Judge appointee to clean up "public safety hazard" at Fenway Hotel in Dunedin
DUNEDIN -- A judge has appointed a Tampa-based firm to oversee upkeep of the deteriorating Fenway Hotel while it is entangled in foreclosure proceedings.
Officials anticipate the move will help cure concerns from residents, law enforcement, firefighters, the bank and the city about repeated vandalism, trespassing and code violations at the Dunedin waterfront landmark.
City officials say the appointee, Bruce Keene, has already begun meeting with Dunedin code enforcement to establish a regular maintenance schedule.
"In its current condition, there are a number of code violations, so we plan on cleaning those up and securing the property,” said Keene, president of Franklin Street Management Services, a full-service commercial real estate and property management firm. “There are no big plans for improvement or anything right now. It’s just a matter of getting control and preserving the property as it is.”

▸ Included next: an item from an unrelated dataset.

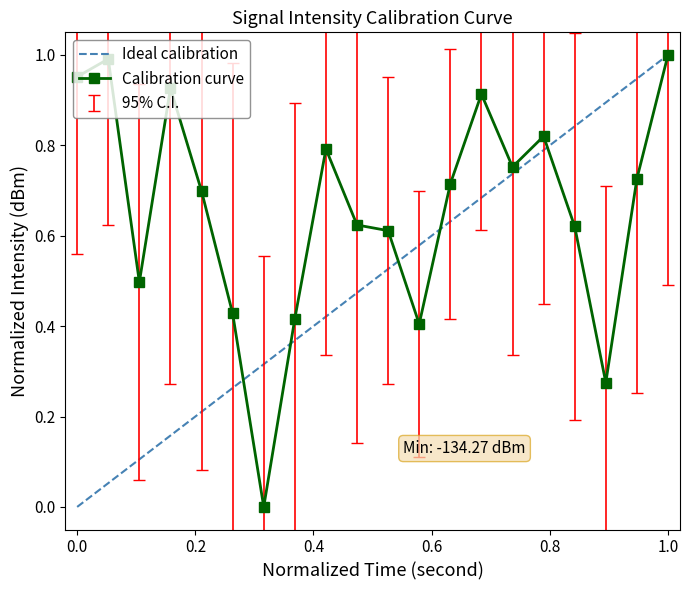

What is the value of the 1st point from the left?

1.0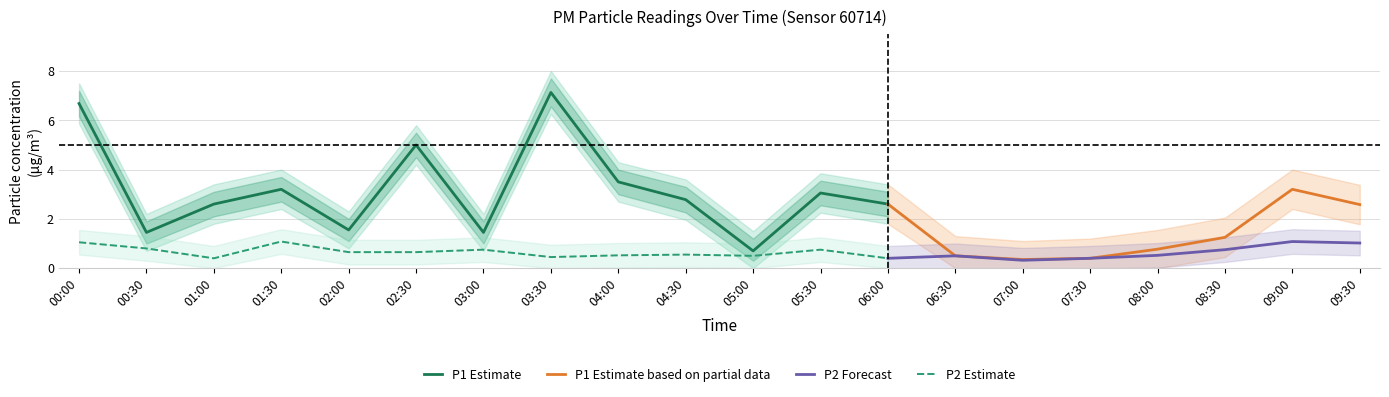

Which category has the highest value in the P1 series?

03:30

Pinellas Circuit Judge Anthony Rondolino appointed Keene last month at the urging of PNC Bank, which postponed an April foreclosure action while it completed a corporate merger, overtaking RBC Bank.
PNC officials said in a emergency motion for a receiver that they hadn’t been able to reset the auction date because developer George Rahdert ignored their requests to access, inspect and appraise 453 Edgewater Drive as needed to make sound bidding decisions.
The bank couldn’t legally access the property because Rahdert technically still owns the hotel.
Rahdert, who had envisioned restoring the 1920s hotel to its heyday, purchased the hotel for $8 million in 2006. But the project was derailed and Rahdert now owes the bank $10.8 million in loans, interest and other fees. In an interview with the Times, Rahdert denied PNC’s claims that he has been uncooperative.
PNC said in court papers that the Fenway poses a "public safety hazard" and that its condition is diminishing its value.
The bank listed the concerns of Dunedin’s former fire marshal about broken windows and dismantled fire safety devices.
The bank also cited the 23-page code enforcement violation notice that Dunedin sent to Rahdert in January. Photos accompanying the violation document the graffiti, trash and signs of neglect that officials say is blighting the neighborhood.
The Pinellas County Sheriff's Office says it responded to the hotel at least six times regarding alarms, juvenile trespassers, suspicious persons and vehicles between January and April 5, when a deputy discovered a transient living in a second-floor room.
Deputies noted that debris and sharp objects on the floor and hanging from the ceiling pose an extreme danger to anyone who ventures inside.
According to Rahdert, the state has preliminarily approved recommending that the hotel be placed on the National Register of Historic Places once renovation work begins. For a time, it was the site of Schiller International University.
If a third-party investor fails to outbid PNC at auction, the lender will take back possession of the property, giving the bank authority to start negotiating with potential buyers.
City Manager Rob DiSpirito wouldn’t give specifics but said at least one serious buyer is eyeing the property and has been in talks with the bank.
“It’s, from what we can see, a very legitimate hotel developer with experience in renovations. And that’s exactly the type of person we want interested,” DiSpirito said, “so we’re going to nurture that and keep our fingers crossed.”